Modeling, Simulation and Redesign

CDIM began by modeling the present product lift fan blades on the existing ACV in the CFX-5 product using CFX-TurboGrid meshing software to mesh the blades. The propeller system design was undertaken following the lift fan system design, which established the total remaining propulsion system power available for the propellers. CFX-TurboGrid software was used to generate the blade passage mesh for both the propeller blade and its stator blade row. CFX-TurboGrid enabled CDIM to quickly vary and mesh features (such as the tip gap between the shroud and the propeller blade tip), and to mesh different angles of attack or loadings for the propeller blade by rotating the propeller blade about its center axis. The baseline analysis showed good agreement with physical tests of the existing ACV. So CDIM went to work immediately to create the new design. Data was taken from the baseline ANSYS CFX studies and entered into a blade generation program that allowed control of many other design parameters. This software generated new blade section profiles that were then imported into CFX-TurboGrid for meshing. The fan system modeled in ANSYS CFX included an external area that fed a stationary inlet bellmouth, the rotating fan with blades, and the double exit volute with its two separate and different discharges. A full vehicle analysis using ANSYS CFX provided the inlet velocity profiles, which are critical for accurate predictions of horsepower and thrust for the propeller system.

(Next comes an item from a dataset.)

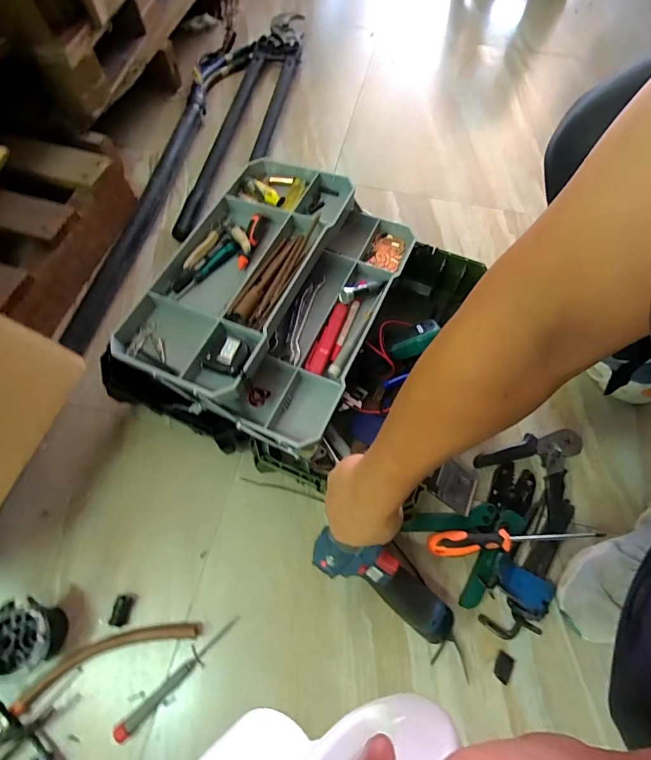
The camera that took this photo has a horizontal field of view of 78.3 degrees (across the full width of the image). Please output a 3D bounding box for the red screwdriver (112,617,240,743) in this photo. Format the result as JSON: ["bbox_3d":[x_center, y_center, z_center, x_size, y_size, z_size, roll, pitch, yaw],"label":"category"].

Optimized Solutions from Iterative Analysis

The results of each ANSYS CFX analysis run were iteratively fed back into the blade design software to produce revised designs. Using this process, CDIM generated scores of potential designs while iterating toward an optimized design solution. This process took orders-of-magnitude less time than would have been required to design, build and test just one design alternative using conventional methods. Finally, CDIM simulated with CFX-5 the wind tunnel used to test the propeller blades. With a good level of accuracy, the simulation was correlated with the results of the subsequent physical testing. This project demonstrates that ANSYS CFX is an invaluable tool for analyzing system designs. A key advantage is that all components can be analyzed together to view their interface effects and evaluate total system performance. Even simple geometries can become very complex to evaluate when they are tied together. Using an iterative approach between our various design tools, methods and the ANSYS CFX results, CDIM was able to refine the component designs to develop a lift fan and propeller system that efficiently met the ACV requirements in a reasonably short amount of time with minimum physical testing.

ACV
CAD Model of Air Cushioned Vehicle.

 

velocity contours
The vertical propeller centerline cut of velocity contours with velocity vectors to show the acceleration of flow into the shroud and the distribution of velocities downstream of the propeller shroud.

 

static pressure
The distribution of static pressures at the fan rotor exit with the fan mounted inside a volute, which distributes the fan flow.